Task requirements
**a.** In the pandas notes, make the paragraph that begins "Multiindexing is a way" shorter, keeping its main facts.
**b.** From the pandas notes, set down word for word the part from "What if there" up to and including "d12 = pd.concat([d1, d2])".
[[ Quoted passage, beginning ]]
Multiindexing is a way to handle higher order tensors, e.g. f(x, y, color). It also allows for organizing the data by establishing hierarchy in indexing. Suppose we have RGB image of 5 x 4 pixels. We could represent this as a table 
with channel x and y coordinate columns and 5 x 4 x 3 rows. A representation more true to the nature of the data would be to have a "column" for each color

In [None]:
column_index = pd.MultiIndex.from_product([['R', 'G', 'B'], [0, 1, 2, 3]], names=('color', 'cindex'))
column_index

In [None]:
image = pd.DataFrame(
    np.arange(60).reshape(5, 12),
    index=pd.Index([0, 1, 2, 3, 4], name='rindex'),
    columns=column_index
)
image

We can have a look at the said "flat" representation of the data

In [None]:
image.unstack()

Accessing the entries works as follows

In [None]:
image['R']                 # Column(s) where first multiindex is R
image.loc[:, ('R', 0)]     # Column multiindex by R, 0
image.loc[2, ('R', 1)]     # The entry

We can perform reduction operation

In [None]:
image.mean().mean(level='cindex')  # Unpack this - note the warning is pointing to a different way of aggregating

In [None]:
image.mean(axis=1)

## Combining datasets - appending

Extend `numpy.concatenate` to `pandas` objects. We can combine data from 2 frames if they have some "axes" in common. Let's start with 2 identical columns and do default vertical/row wise concatenation. Note that all the operations below create new `DataFrame`

In [None]:
# Unique row indices
d1 = spreadsheet(2, 2, base=0)
d2 = spreadsheet(4, 2, base=10)
print(d1)
print(d2)

In [None]:
pd.concat([d1, d2])

What if there are duplicate indices?

In [None]:
d1 = spreadsheet(2, 2, base=0)   # Has r0, r1
d2 = spreadsheet(2, 2, base=10)  # Has r0, r1
print(d1)
print(d2)
d12 = pd.concat([d1, d2])
d12

We can still get values but this lack of uniqueness might not be desirable and we might want to check for it...

In [None]:
d12.loc["r0", :]

In [None]:
pd.concat([d1, d2], verify_integrity=True)

... or reset the index. 

In [None]:
pd.concat([d1, d2], ignore_index=True)

A different, more organized option is to introduce multiindex to remember where the data came from

In [None]:
d12 = pd.concat([d1, d2], keys=['D1', 'D2'])
d12

In [None]:
d12.loc['D1', :]

For frames sharing row index we can vertical/column wise concatenation

In [None]:
d1 = spreadsheet(2, 3, cstart=0)
d2 = spreadsheet(2, 3, cstart=3)
print(d1)
print(d2)
pd.concat([d1, d2], axis=1, verify_integrity=True)
[[ Quoted passage, end ]]
[[ Information, beginning ]]
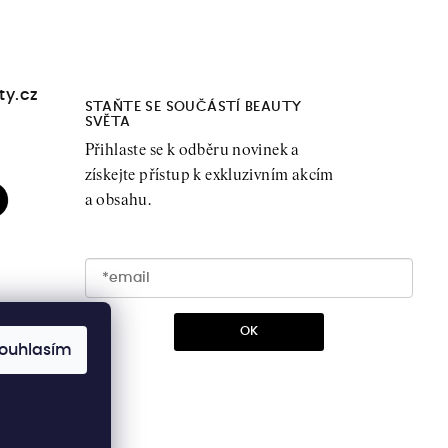
ty.cz
STAŇTE SE SOUČÁSTÍ BEAUTY
SVĚTA
Přihlaste se k odběru novinek a
získejte přístup k exkluzivním akcím
a obsahu.
OK
ouhlasím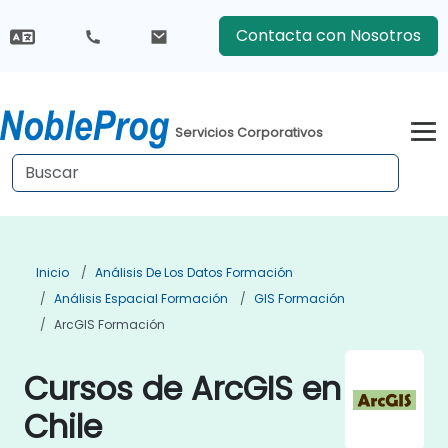
Contacta con Nosotros
Servicios Corporativos
Inicio
Análisis De Los Datos Formación
Análisis Espacial Formación
GIS Formación
ArcGIS Formación
Cursos de ArcGIS en
Chile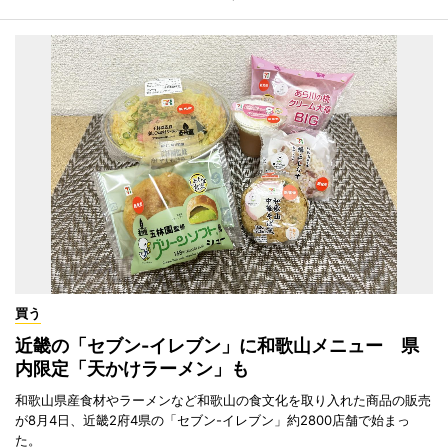
買う
近畿の「セブン-イレブン」に和歌山メニュー 県
内限定「天かけラーメン」も
和歌山県産食材やラーメンなど和歌山の食文化を取り入れた商品の販売
が8月4日、近畿2府4県の「セブン-イレブン」約2800店舗で始まっ
た。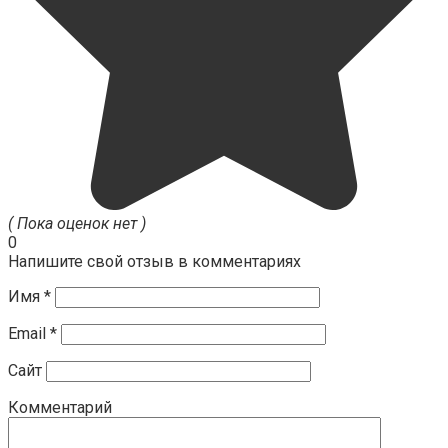
( Пока оценок нет )
0
Напишите свой отзыв в комментариях
Имя
*
Email
*
Сайт
Комментарий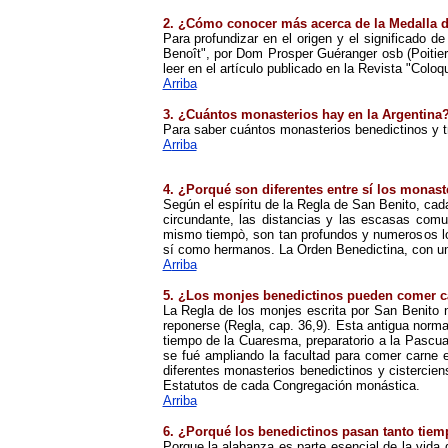
2. ¿Cómo conocer más acerca de la Medalla d
Para
profundizar en
el origen y el significado d
Benoît", por Dom Prosper Guéranger osb (Poitier
leer en el artículo publicado en la Revista "Coloq
A
rriba
3. ¿Cuántos monasterios hay en la Argentina
Para saber cuántos monasterios benedictinos y tr
A
rriba
4. ¿Porqué son diferentes entre sí los monast
Según el espíritu de la Regla de San Benito, c
circundante, las distancias y las escasas comu
mismo tiempò, son tan profundos y numerosos 
sí como hermanos. La Orden
B
enedictina
, con un
A
rriba
5. ¿Los monjes benedictinos pueden comer c
La Regla de los monjes escrita por San Benito 
reponerse (Regla, cap.
36,9). Esta antigua norma
tiempo de la Cuaresma, preparatorio a la Pascua.
se fué ampliando la facultad para comer carne 
diferentes monasterios benedictinos y cisterci
Estatutos de cada Congregación monástica.
A
rriba
6. ¿Porqué los benedictinos pasan tanto tiemp
Porque la alabanza es parte esencial de la vida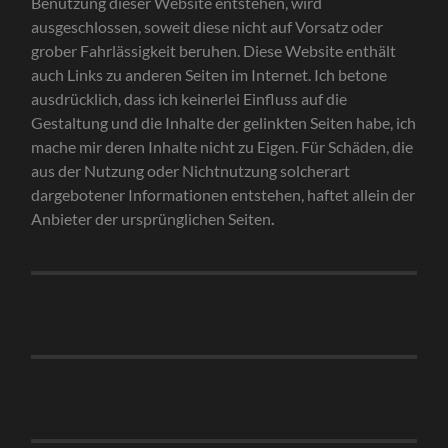
Benutzung dieser Website entstehen, wird
ausgeschlossen, soweit diese nicht auf Vorsatz oder
grober Fahrlässigkeit beruhen. Diese Website enthält
auch Links zu anderen Seiten im Internet. Ich betone
ausdrücklich, dass ich keinerlei Einfluss auf die
Gestaltung und die Inhalte der gelinkten Seiten habe, ich
mache mir deren Inhalte nicht zu Eigen. Für Schäden, die
aus der Nutzung oder Nichtnutzung solcherart
dargebotener Informationen entstehen, haftet allein der
Anbieter der ursprünglichen Seiten
.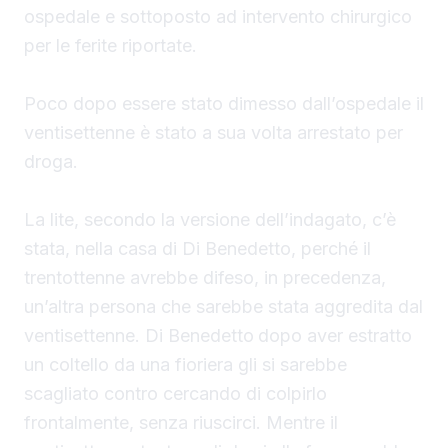
ospedale e sottoposto ad intervento chirurgico
per le ferite riportate.
Poco dopo essere stato dimesso dall’ospedale il
ventisettenne è stato a sua volta arrestato per
droga.
La lite, secondo la versione dell’indagato, c’è
stata, nella casa di Di Benedetto, perché il
trentottenne avrebbe difeso, in precedenza,
un’altra persona che sarebbe stata aggredita dal
ventisettenne. Di Benedetto
dopo aver estratto
un coltello da una fioriera gli si sarebbe
scagliato contro cercando di colpirlo
frontalmente, senza riuscirci. Mentre il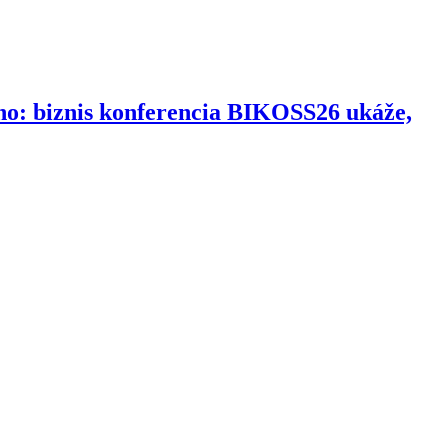
ho: biznis konferencia BIKOSS26 ukáže,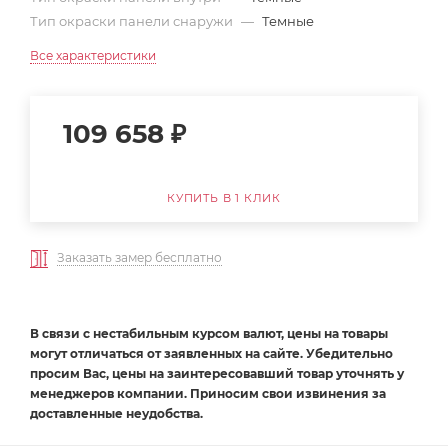
Тип окраски панели снаружи
—
Темные
Все характеристики
109 658
₽
КУПИТЬ В 1 КЛИК
Заказать замер бесплатно
В связи с нестабильным курсом валют, цены на товары
могут отличаться от заявленных на сайте. Убедительно
просим Вас, цены на заинтересовавший товар уточнять у
менеджеров компании. Приносим свои извинения за
доставленные неудобства.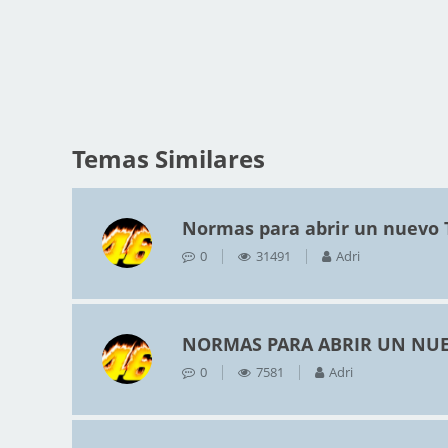
Temas Similares
Normas para abrir un nuevo
0
31491
Adri
NORMAS PARA ABRIR UN NUE
0
7581
Adri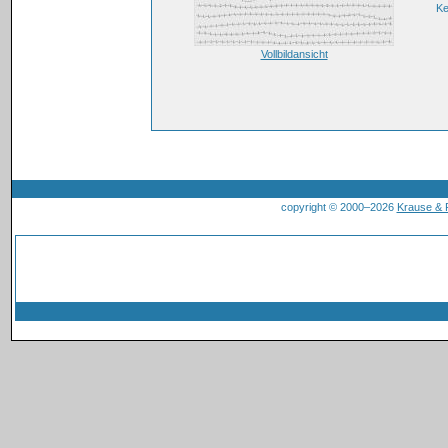
K
Vollbildansicht
copyright © 2000–2026
Krause &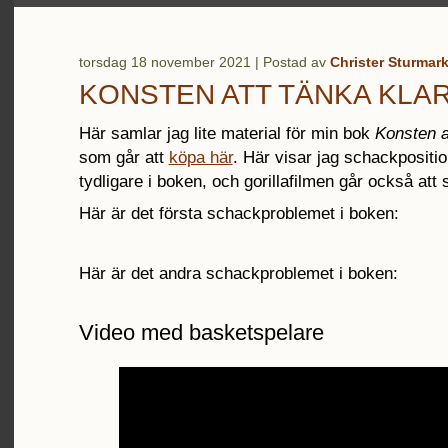
torsdag 18 november 2021 | Postad av
Christer Sturmar
KONSTEN ATT TÄNKA KLA
Här samlar jag lite material för min bok
Konsten at
som går att
köpa här
. Här visar jag schackpositio
tydligare i boken, och gorillafilmen går också att 
Här är det första schackproblemet i boken:
Här är det andra schackproblemet i boken:
Video med basketspelare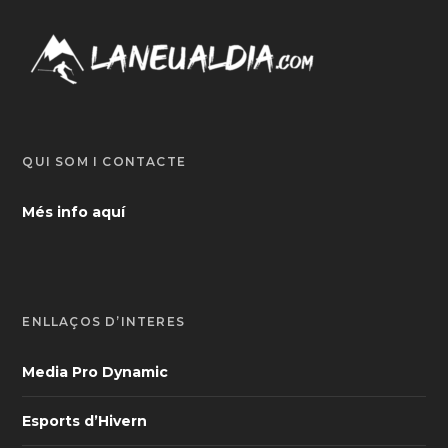
QUI SOM I CONTACTE
Més info aquí
ENLLAÇOS D’INTERÈS
Media Pro Dynamic
Esports d’Hivern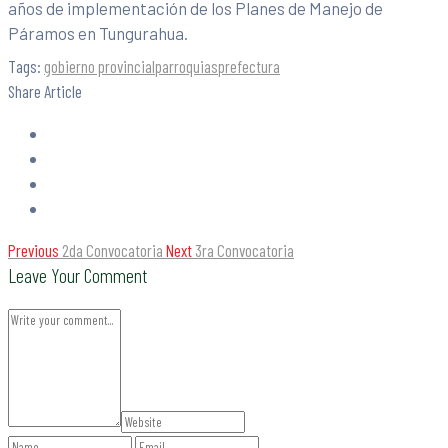
años de implementación de los Planes de Manejo de
Páramos en Tungurahua.
Tags:
gobierno provincial
parroquias
prefectura
Share Article
Previous
2da Convocatoria
Next
3ra Convocatoria
Leave Your Comment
[[ Information, end ]]
Results by task
**a.** Multiindexing handles higher order tensors such as f(x, y, color) and organizes data by giving the index a hierarchy. A 5 x 4 pixel RGB image could be stored as a table with channel, x and y coordinate columns and 5 x 4 x 3 rows. A form closer to the nature of the data gives each color its own "column".

**b.**
What if there are duplicate indices?

In [None]:
d1 = spreadsheet(2, 2, base=0)   # Has r0, r1
d2 = spreadsheet(2, 2, base=10)  # Has r0, r1
print(d1)
print(d2)
d12 = pd.concat([d1, d2])